A while back, a service I recommend in my book Wealth Virtues, the Stock Advisor from Fool.com recommended Netflix stock (NFLX) as an addition to anyone’s portfolio. I took that advice, mostly on the Fool.com recommendation, but also because of my experience as a new customer.
This past Christmas, St. Nicholas saw fit to grace my children (and ultimately me) with an Xbox 360 Kinect. As far as a gaming system that actually forces you and your family to NOT become couch potatoes due to the motion sensing camera and the Kinect games that force you to move wildly about, this was a great gift. I, however, like the Xbox for a different purpose – to supplement my “skinflint on purpose” cable plan through the use of Netflix. Regardless of what gaming system you own, or even of you access Netflix using a very inexpensive Roku box, Netflix fulfills my lust for TV shows in HD without commercials ( The Office, episodes 1-6 is my current passion) as well as unlimited movies at a very low monthly price of under $8.00.

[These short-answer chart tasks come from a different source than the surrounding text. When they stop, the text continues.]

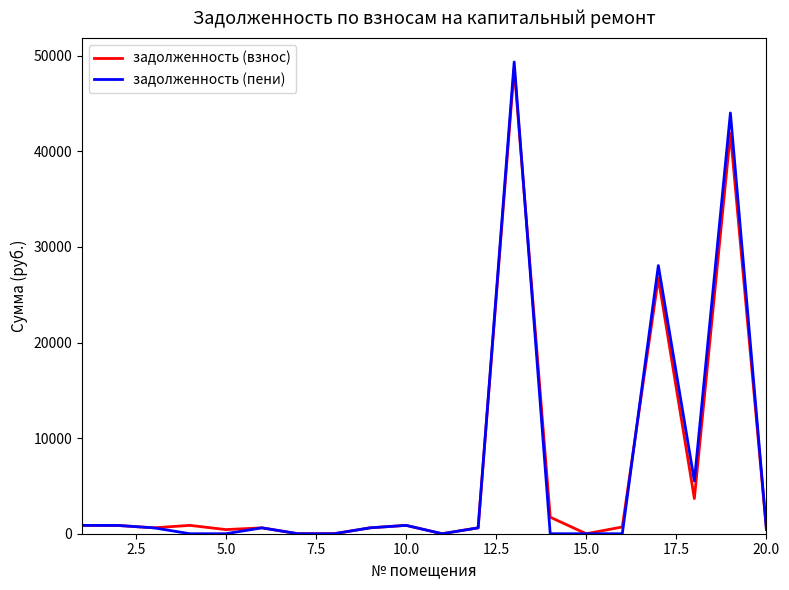

What is the highest value of the задолженность (пени) series?

49340.7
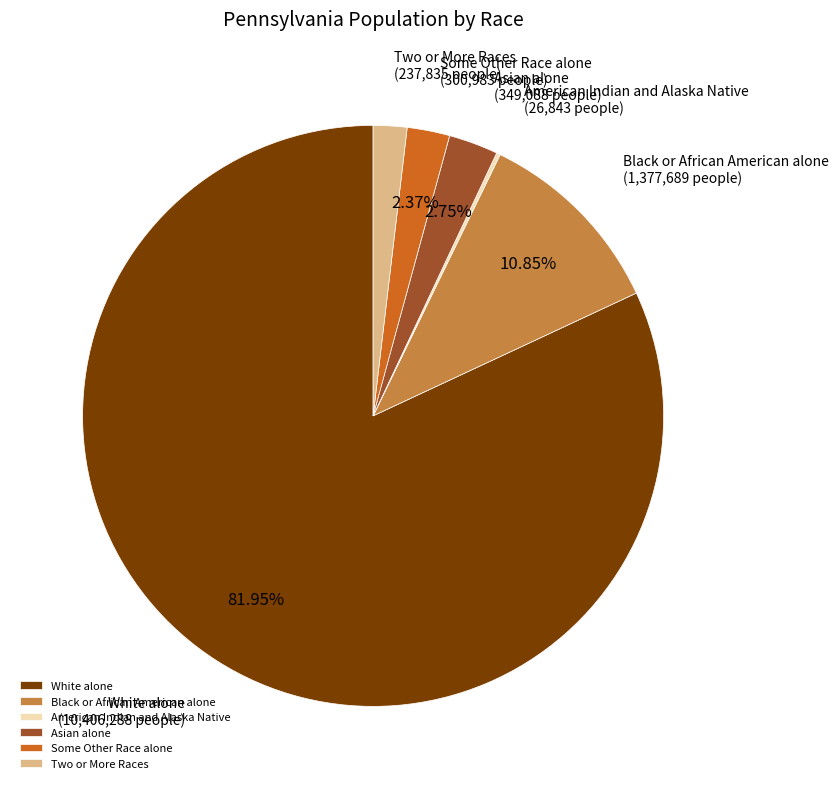

True or false: Some Other Race alone accounts for 2% of the total.

True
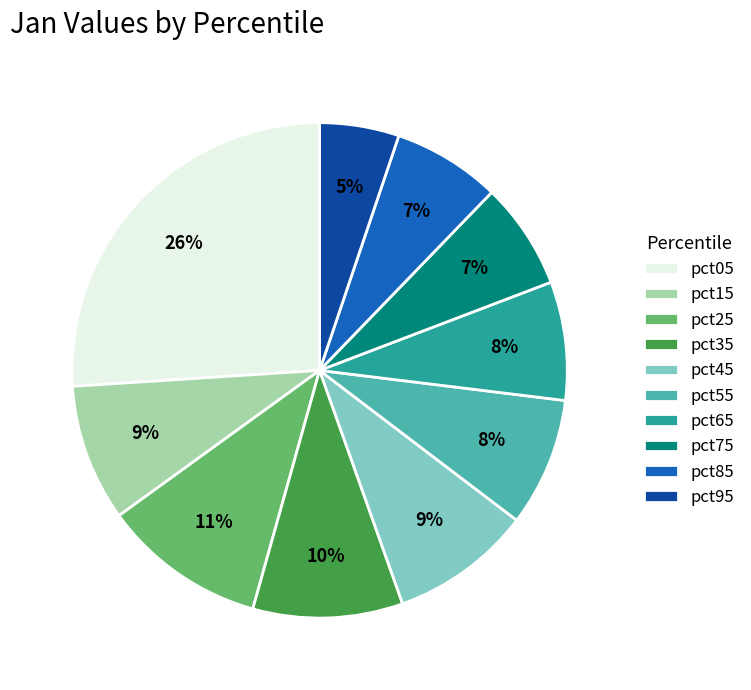

What is the smallest slice in the pie chart?

pct95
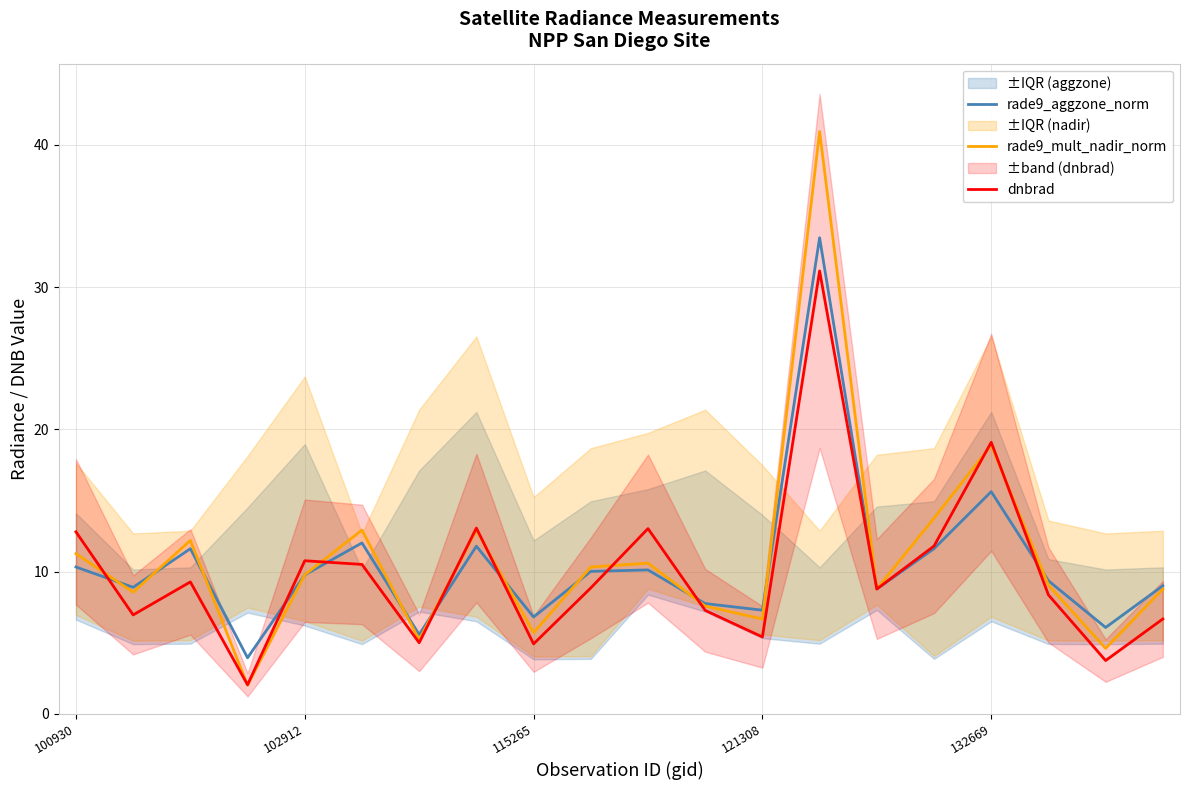

What is the minimum value for rade9_aggzone_norm?

3.9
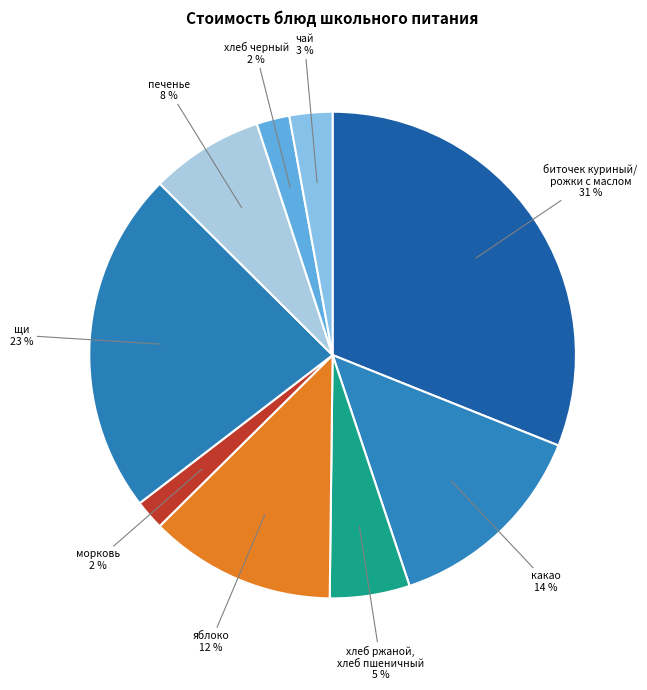

What is the smallest slice in the pie chart?

морковь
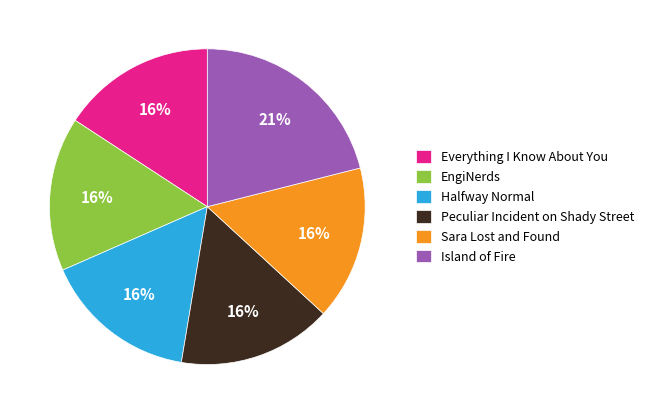

To the nearest percent, what is the combined percentage of Island of Fire and Everything I Know About You?

37%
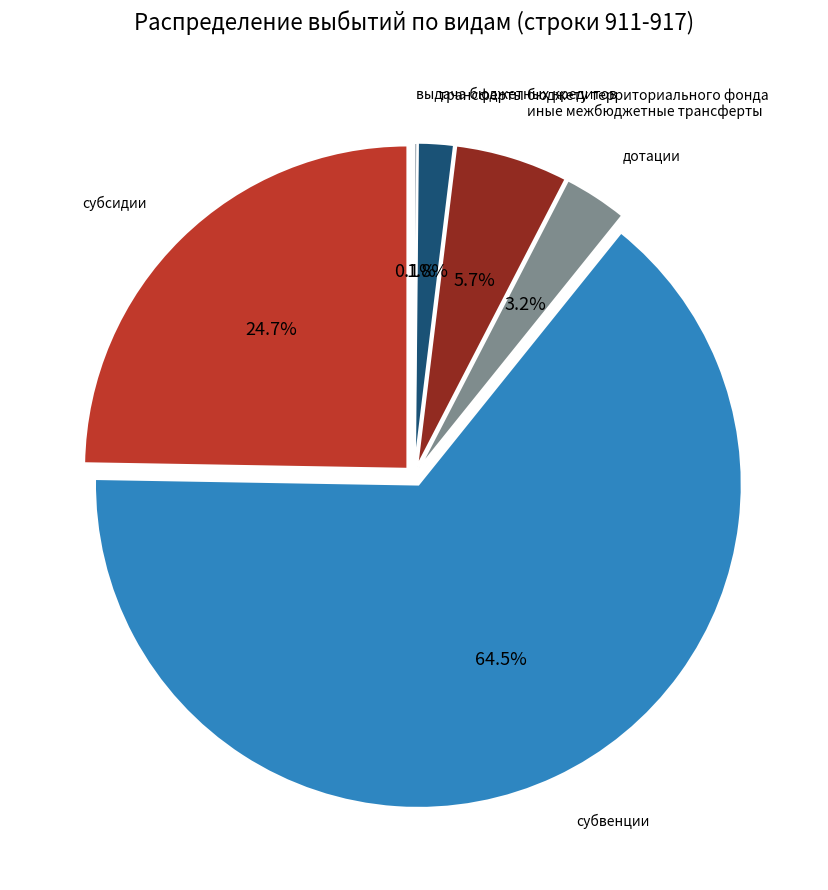

How many slices are in this pie chart?

6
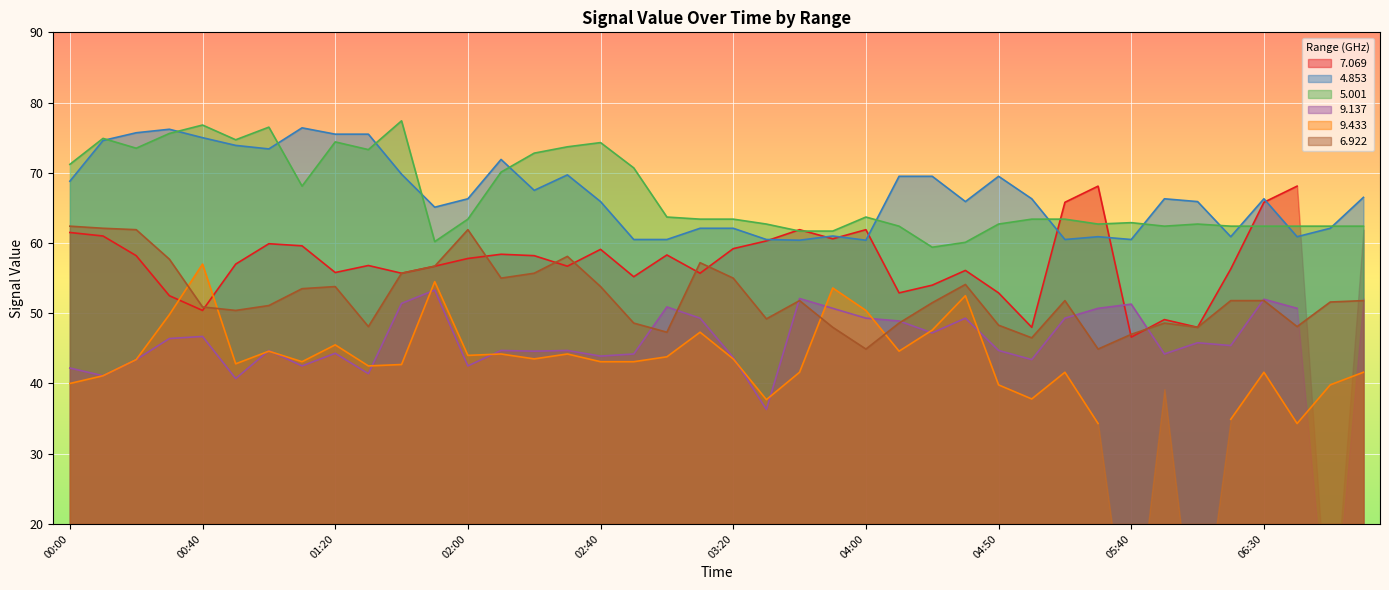

What is the difference between the second highest and minimum values in the   4.853 series?

15.8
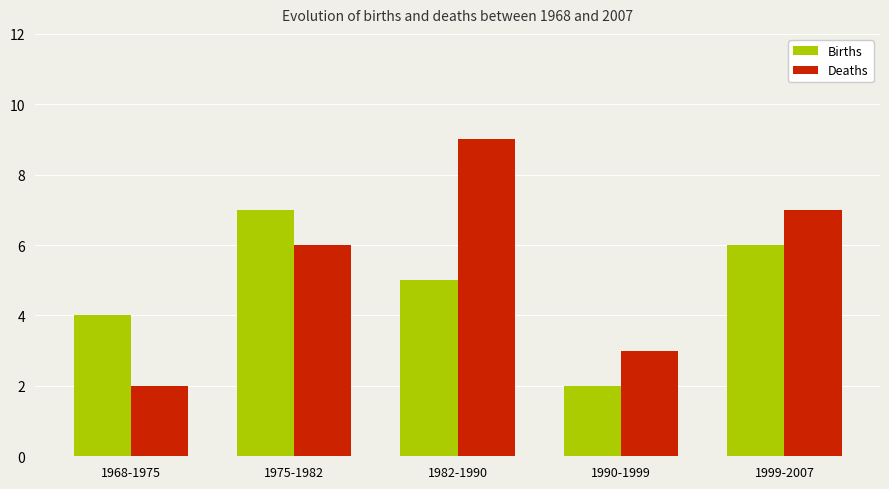

List the labels in order of Births value, smallest first.

1990-1999, 1968-1975, 1982-1990, 1999-2007, 1975-1982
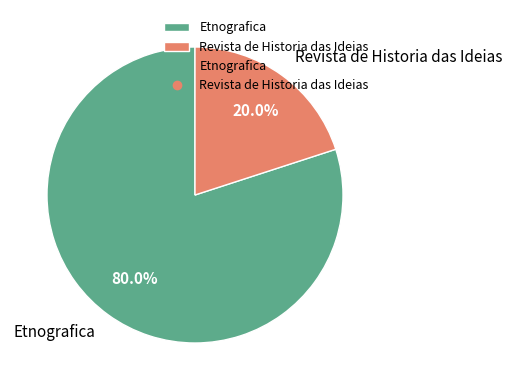

How many segments does this pie chart have?

2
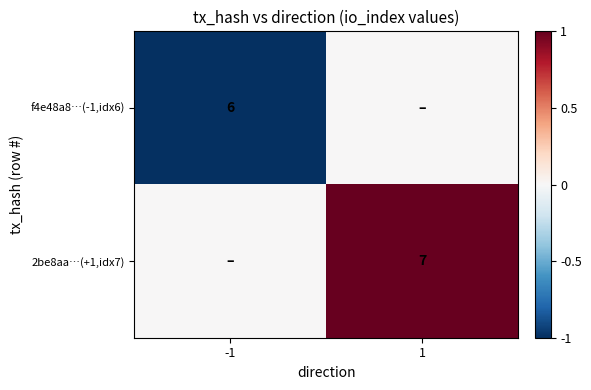

At which category is the sum across all series the highest?

1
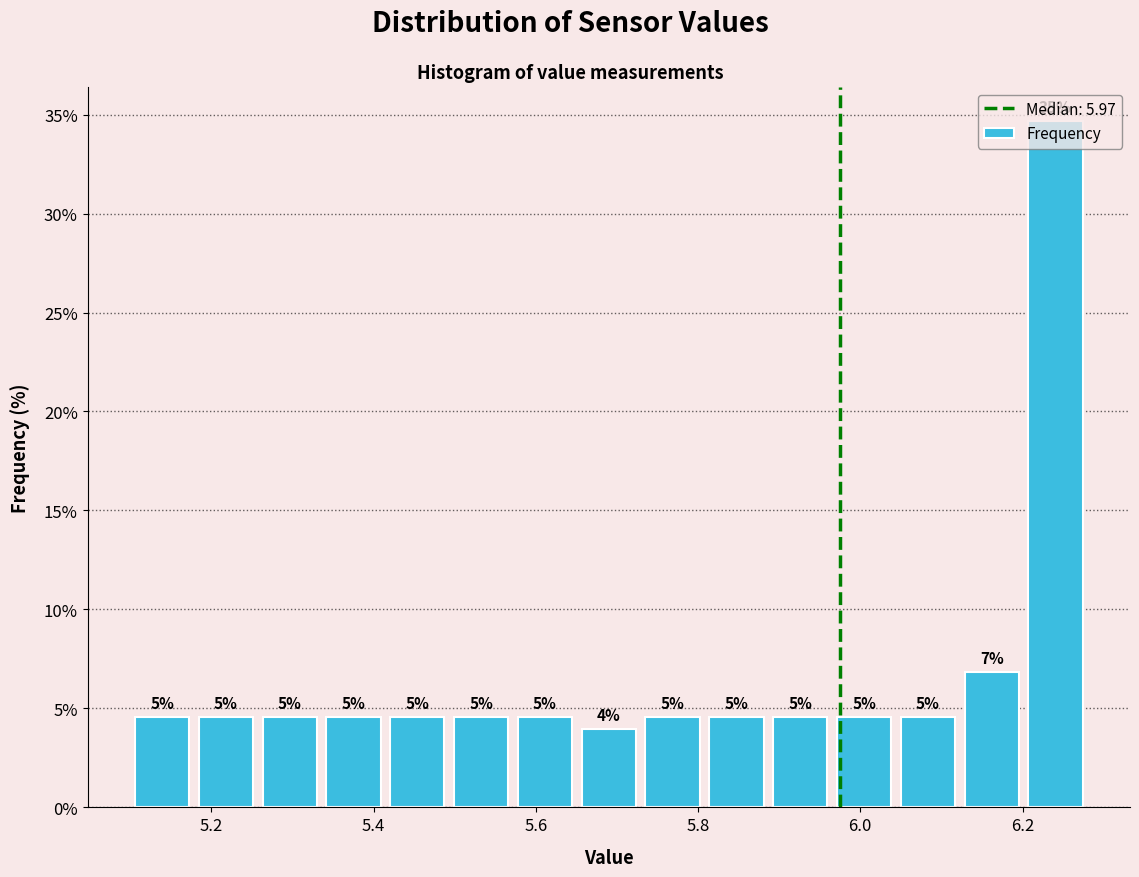

Read against the x-axis, roughly where is the centre of the tallest bar?

6.24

I really like my cable company, which happens to be Comcast (CMCSA). My downtime in the past three years has been less than a total of 15 minutes, and the bandwidth is phenomenal. I pay about $45 a month for the internet access (for a home based business, this is great), and roughly $22 for something below Basic offering multi-city local channels and ION, Spanish, and a couple of religious channels. I do receive in normal 1080i HD which is nice for football games. Once I hooked up the Xbox and linked it into my secure wireless, I found out about the Netflix option. Yes, for the Xbox, I did have to pay about $50 a year for Xbox Live which gives me access to ESPN and other services, but having unlimited Netflix access streamed through my wireless internet through the gaming consol to my TV for less than $96 a year is cheaper than most monthly cable bills where you have the on demand service that gives you the opportunity to pay for each movie you watch.
Bottom line: I get everything I want to see from Netflix without the ridiculous cable bill, but still fantastic service from Comcast.
There must have been a lot of folks like me, and decided that the streaming services from Netflix was absolutely wonderful. Just after I started as a customer with Netflix on 26 December 2010, I thought about the Fool.com recommendation and made a considerable investment in Netflix on the 27th. The earnings report for Netflix on January 27, 2010 was so good that the stock popped 15% that day.
Sometimes, it’s OK to believe in Santa and listen to Fools. Happy New Year!
Disclusure: At the time of this writing, James Ward owns shares of Netflix, but does not own shares of Comcast nor Microsoft.